Article note: What a neat artifact! Nathan Myhrvold did some spectacular prognosticating here. The Apple/IBM prediction is _dead on_ up to the point where he didn't foresee that _after_ the collapse of Pink they would just buy a successor platform. Technically he's right that 64bit architectures wouldn't move into the consumer space for a decade, but he dismissed 64-bit extensions to x86 and that's what eventually won as "the" ISA. He failed to predict that Intel would build a superscalar P5 and captures-all-the-RISC-advantages-behind-a-dyanmic-reflow P6 that let them get away with all kinds of bullshit for a decade. He's right that one of the _problems_ that messed things up for the RISC world (for Unix and NT and ...everyone) was that supporting multiple ABIs in a platform is a huge burden. He correctly points out that DEC was in position to do Modern-OS-on-modern-RISC in the mid 80s and blew it so hard that Microsoft got "the guy they spurned" (Dave Culter).

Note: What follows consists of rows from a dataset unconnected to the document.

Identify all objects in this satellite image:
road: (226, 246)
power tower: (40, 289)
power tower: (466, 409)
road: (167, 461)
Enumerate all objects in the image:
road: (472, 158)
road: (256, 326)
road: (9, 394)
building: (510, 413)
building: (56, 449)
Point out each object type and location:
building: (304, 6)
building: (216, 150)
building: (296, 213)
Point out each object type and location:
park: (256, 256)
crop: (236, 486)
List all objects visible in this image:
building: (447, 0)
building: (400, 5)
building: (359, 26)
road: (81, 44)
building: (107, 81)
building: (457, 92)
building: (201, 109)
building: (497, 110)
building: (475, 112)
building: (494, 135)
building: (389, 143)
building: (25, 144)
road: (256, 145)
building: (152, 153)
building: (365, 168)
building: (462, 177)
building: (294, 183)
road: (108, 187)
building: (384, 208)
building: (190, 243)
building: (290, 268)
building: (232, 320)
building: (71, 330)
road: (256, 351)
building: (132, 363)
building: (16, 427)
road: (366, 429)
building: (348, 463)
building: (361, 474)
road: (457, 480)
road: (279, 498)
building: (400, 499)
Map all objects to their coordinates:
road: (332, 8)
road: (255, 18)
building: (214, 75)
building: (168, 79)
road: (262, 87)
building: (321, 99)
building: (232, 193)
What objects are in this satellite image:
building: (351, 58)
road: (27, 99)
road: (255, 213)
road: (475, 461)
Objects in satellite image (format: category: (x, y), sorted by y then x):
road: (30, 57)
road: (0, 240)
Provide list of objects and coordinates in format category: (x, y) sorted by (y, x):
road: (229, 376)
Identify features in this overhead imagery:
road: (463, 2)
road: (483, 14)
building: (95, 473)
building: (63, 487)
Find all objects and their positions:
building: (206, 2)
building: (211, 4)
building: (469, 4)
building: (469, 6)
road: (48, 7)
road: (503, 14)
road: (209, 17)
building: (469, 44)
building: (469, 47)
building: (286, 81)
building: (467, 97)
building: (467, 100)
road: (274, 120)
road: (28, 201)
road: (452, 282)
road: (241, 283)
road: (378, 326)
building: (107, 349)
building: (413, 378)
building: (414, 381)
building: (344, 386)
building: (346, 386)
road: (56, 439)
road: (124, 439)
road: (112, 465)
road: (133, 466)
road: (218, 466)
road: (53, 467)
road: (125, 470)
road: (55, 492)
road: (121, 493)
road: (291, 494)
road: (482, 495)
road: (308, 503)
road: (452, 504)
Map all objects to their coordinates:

He correctly anticipates that and how many-commodity-microprocessor systems would eat the bespoke high end market. He caught that low-end RISC would eat Intel from below. He missed that the great VLIW snowplow would fuck up the whole RISC market then collapse into itself...and somehow Intel would come out on both ends of that, but that story is unbelievable.